日精エー・エス・ビー機械が11月10日に発表した2017年9月期(2016年10月~2017年9月)連結業績によると、売上高は、292億8,900万円(前期比14.7%増)、受注高は306億9,400万円(同33.4%増)とそれぞれ過去最高を更新した。期末の受注残高は90億6,000万円(前期末76億5,600万円)となった。
利益面では、売上規模が拡大した中で、販売費及び一般管理費の増加を低く抑えられたことにより、営業利益は61億400万円(同34.9%増)、経常利益は期前半に為替差益を計上したこともあり、69億5,400万円(同68.6%増)、親会社株主に帰属する当期純利益は、45億7,100万円(同80.5%増)となり、各利益項目は過去最高益を更新した。
2017年9月期は、期中を通じて円安基調の為替環境が継続したことに加え、米州地域をはじめとする海外主要市場では、好調な市場環境を背景にユーザーの設備投資意欲が順調に推移するとともに、高付加価値容器の生産に適した同社製品への需要が高まるなど、グローバルに事業展開する同社の経営環境は堅調に推移した。

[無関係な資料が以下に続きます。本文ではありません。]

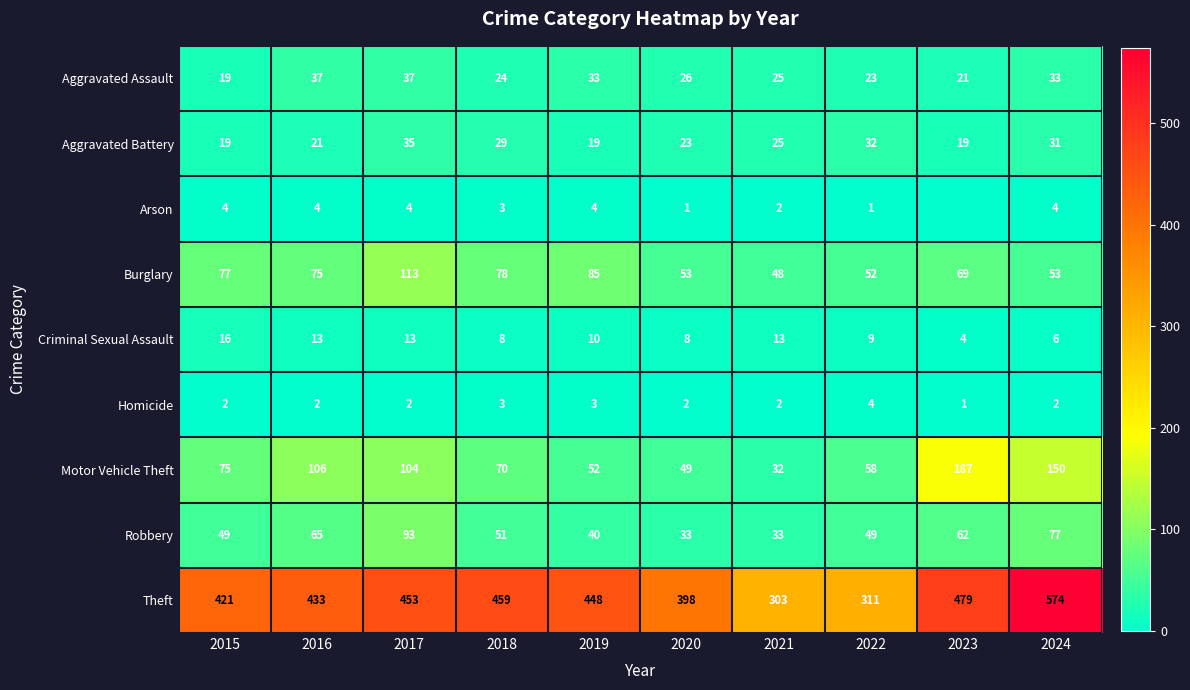

What is the difference between the highest and lowest values at 2016?

431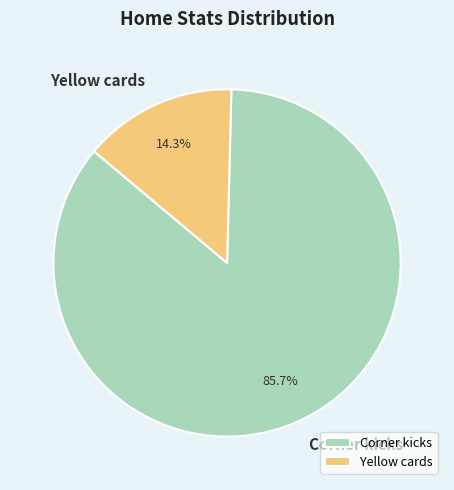

To the nearest percent, what percentage of the pie is Yellow cards?

14%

同社では、既存主力製品の拡販と新製品の市場浸透を図るため、世界各地で開催された大型展示会に積極参加するとともに、需要拡大が期待される大型機の拡販に向けた施策に注力した。
生産面では、中長期的な事業規模の拡大を見据えて、インド第3工場の建設推進、国内新工場の建設決定、生産体制の効率化などに尽力し、生産能力の更なる拡充に向けた施策を実施した。技術面では、既存主力製品の生産性や機能の向上を図るなど、市場ニーズに即応する製品開発に尽力するとともに、事業領域の拡大や製品競争力の強化を図るため、大量生産機や新製品の開発にも注力した。
製品別売上高は、ストレッチブロー成形機が172億8,400万円(前期比21.0%増)、金型が72億1,900万円(同7.6%増)、付属機器が17億9,000万円(同5.9%増)、部品その他が29億9,400万円(同5.2%増)とそれぞれ増収となった。機種別では、ASB-150DPシリーズが大幅増収を達成した。一方、主力製品ASB-70DPシリーズは前期並みに留まるとともに、PF24-8B型などのPFシリーズも前期の水準を下回った。
<米 州>
北米市場では同社製品への需要が高まり、大幅増収を達成するとともに、中南米市場でも前期を上回る実績を確保したことにより、地域全体の売上高は97億400万円(前期比37.2%増)と大幅増収。セグメント利益は増収効果などにより、29億5,300万円(同31.6%増)となった。
<欧 州>
地域的な濃淡はあるものの、期中を通じて堅調な販売環境が持続したことにより、地域全体の売上高は50億1,900万円(前期比5.0%増)。セグメント利益も、17億1,100万円(同21.1%増)となった。
<南・西アジア>
前期に販売を伸ばしたインド市場などで減収になったものの、シンガポール販売法人が前期を上回る実績を残したことにより、地域全体の売上高は95億2,200万円(前期比5.1%増)。セグメント利益は、17億6,300万円(同13.2%増)となった。
<東アジア>
主要市場の中国でユーザーの設備投資意欲が回復基調で推移したことにより、地域全体の売上高は23億8,800万円(前期比31.2%増)。セグメント利益も増収の影響により、5億9,90万円(同23.7%増)となった。
<日 本>
前期に計上した大型案件がなくなった影響などにより、売上高は26億5,400万円(前期比4.9%減)。セグメント利益は、収益性の改善などにより7億8,500万円(同18.7%増)となった。
■今後の見通し
2018年9月期については、競合他社との競争激化、為替相場の変動リスク、世界経済の減速懸念など、外部環境の変化が想定される。
同社では、新製品の市場浸透や大型機の拡販などを進めるため、大型展示会に積極参加するなど顧客需要を喚起する販売策を実施し、売上規模の拡大に注力する。
生産面では、国内新工場の建設準備に加え、インド第3工場の稼働に向けた体制整備に注力するとともに、技術面では、既存主力製品の技術改良や新たな製品開発を推進するなど、顧客ニーズに即応する技術提案を実施し、受注の獲得に注力する。
これら諸施策を的確に実施することにより、2018年9月期連結業績は、売上高323億円(前期比10.3%増)、営業利益68億円(同11.4%増)、経常利益72億円(同3.5%増)、親会社株主に帰属する当期純利益48億円(同5.0%増)となる見通し。
なお、業績見通しの前提となる為替レートは、1米ドル110円、1ユーロ120円。